Influences of the initial thickness of the interfacial IMC layer on electromigration behavior of Cu/Sn/Cu microscale joints

The rapid development of modern electronic devices and products has proposed a great demand for the continuous scaling down in the dimension of solder joints and interconnect pitches in packaging; accordingly the current density in solder interconnects gets higher and higher. The higher current density can easily result in electromigration (EM) which has been regarded as a serious reliability issue. It is common that the thicknesses of the interfacial IMC layers at both interfaces of an as-reflowed solder interconnect are different. In this study, the effect of the initial IMC thickness on the EM behavior of solder interconnects was investigated by SEM/EDX/FIB. In order to clarify the influence of the initial thickness of interfacial IMC layers on EM behavior, the joint samples were divided into two types, A and B, i.e., the Type-A joints have a thick interfacial IMC layer at the cathode interface, while the Type-B joints have a thick one at the anode interface.
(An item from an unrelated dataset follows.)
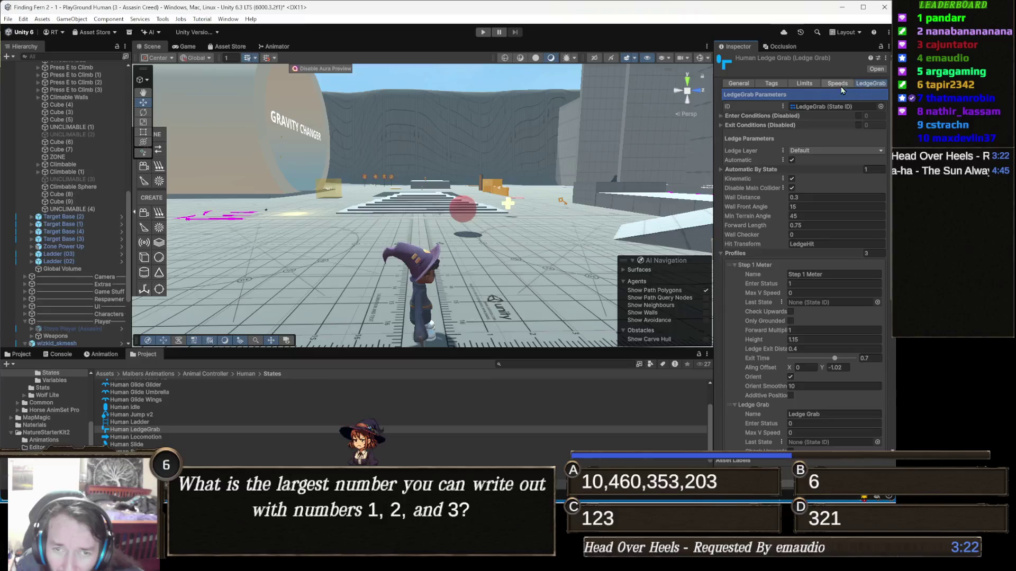
left_click(813, 87)
left_click(740, 84)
The results show that after current stressing the thickness of the thick IMC layer at the cathode interface of Type-A joints decreases obviously, while the thin IMC layer at the cathode interface of Type-B joints hardly changes. The results of the FIB/SEM analysis show that Kirkendall voids occurred near the IMC/Cu interface at the anode of Type-A joints, whereas hardly seeing the voids in Type-B joints. The analyzed results show that the faster dissolution of IMC layer at the cathode of Type-A joints is caused by the higher joule heating and the higher EM flux; the Kirkendall voids at the anode of Type-A joints are caused by the higher backstress gradient.